The descent was fast. It took about three hours. Most of the time made up by avoiding the switchbacks and sliding down the long scree slopes. It was skiing with our feet, a tiring exercise for the legs, but much faster. And we were down for faster.
I arrived back at my tent mid-morning. The summit trek had been a 10-hour ordeal. Out of the wind into the warmth of my sleeping bag, my body rested, and my mind tried to process what just happened.
Our hiking for the day was not over. We ate lunch at around 1pm then set-off for a three-hour hustle to our camp for the night on the south side of the mountain. There we were able to sit in the warmth of the sun, out of the wind, and at a lower elevation. The white-capped rim visible in the distance, I kept thinking, “I was there this morning.”
The next day, we experienced the ritual tipping ceremony. Our guides and porters sang songs, and in the form of tips we thanked them for sharing their mountain with us and expressed our gratitude for their kindness and help. The tips were divided among the crew allocated to individuals based on their responsibilities.
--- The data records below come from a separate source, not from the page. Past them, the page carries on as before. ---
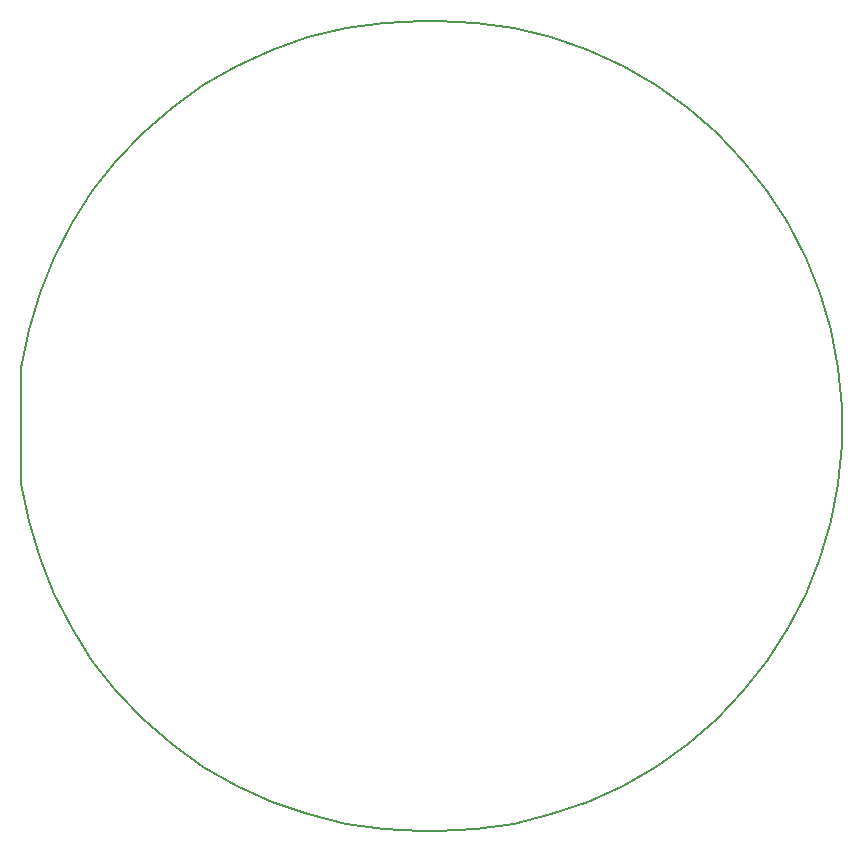
<source format=gbr>
G04 DipTrace 4.2.0.1*
G04 BoardOutline.gbr*
%MOIN*%
G04 #@! TF.FileFunction,Profile*
G04 #@! TF.Part,Single*
%ADD12C,0.005512*%
%FSLAX26Y26*%
G04*
G70*
G90*
G75*
G01*
G04 BoardOutline*
%LPD*%
X1779959Y3093702D2*
D12*
X1908285Y3087589D1*
X2035449Y3069306D1*
X2160298Y3039017D1*
X2281703Y2996999D1*
X2398566Y2943630D1*
X2509824Y2879394D1*
X2614474Y2804874D1*
X2711566Y2720743D1*
X2800220Y2627764D1*
X2879636Y2526778D1*
X2949093Y2418702D1*
X3007962Y2304512D1*
X3055710Y2185244D1*
X3091904Y2061976D1*
X3116218Y1935827D1*
X3128430Y1807938D1*
Y1679466D1*
X3116218Y1551577D1*
X3091906Y1425428D1*
X3055711Y1302160D1*
X3007963Y1182892D1*
X2949094Y1068702D1*
X2879638Y960625D1*
X2800222Y859640D1*
X2711567Y766661D1*
X2614475Y682530D1*
X2509825Y608009D1*
X2398566Y543774D1*
X2281705Y490404D1*
X2160299Y448386D1*
X2035450Y418097D1*
X1908286Y399814D1*
X1779961Y393701D1*
X1729959Y393702D1*
X1601634Y399815D1*
X1474470Y418098D1*
X1349621Y448386D1*
X1228215Y490406D1*
X1111353Y543774D1*
X1000094Y608009D1*
X895445Y682530D1*
X798353Y766661D1*
X709697Y859640D1*
X630282Y960625D1*
X560825Y1068702D1*
X501955Y1182891D1*
X454209Y1302160D1*
X418013Y1425428D1*
X393701Y1551577D1*
Y1935827D1*
X418014Y2061976D1*
X454209Y2185244D1*
X501957Y2304512D1*
X560825Y2418702D1*
X630282Y2526778D1*
X709698Y2627764D1*
X798353Y2720743D1*
X895446Y2804874D1*
X1000096Y2879394D1*
X1111354Y2943630D1*
X1228217Y2996999D1*
X1349622Y3039017D1*
X1474471Y3069304D1*
X1601635Y3087588D1*
X1729961Y3093701D1*
X1779959Y3093702D1*
M02*

</source>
We ended our trek with a 12-mile descent through beautiful moorland and rainforest. I couldn’t wipe the silly smile off my face when I turned the corner and saw the gate exiting the park. It was over. Our time on the mountain had come to an end. We bought cold beers at the gift shop and toasted to our time on the mountain. A lager never tasted so good.
It has been nearly a month since I was on Kili. I’ve thought about it every day. I’m reminded of something Jesus said about faith that can move mountains. In my experience, the only thing moving mountains is the massive tectonic plates beneath the earth’s crust. Perhaps he meant that with faith you can move through mountains. You can transcend the immovable obstacle, ascend to its sun-kissed summit, and feel the Spirit alive in you once again. That is the power of the mountain. That was Kili for me.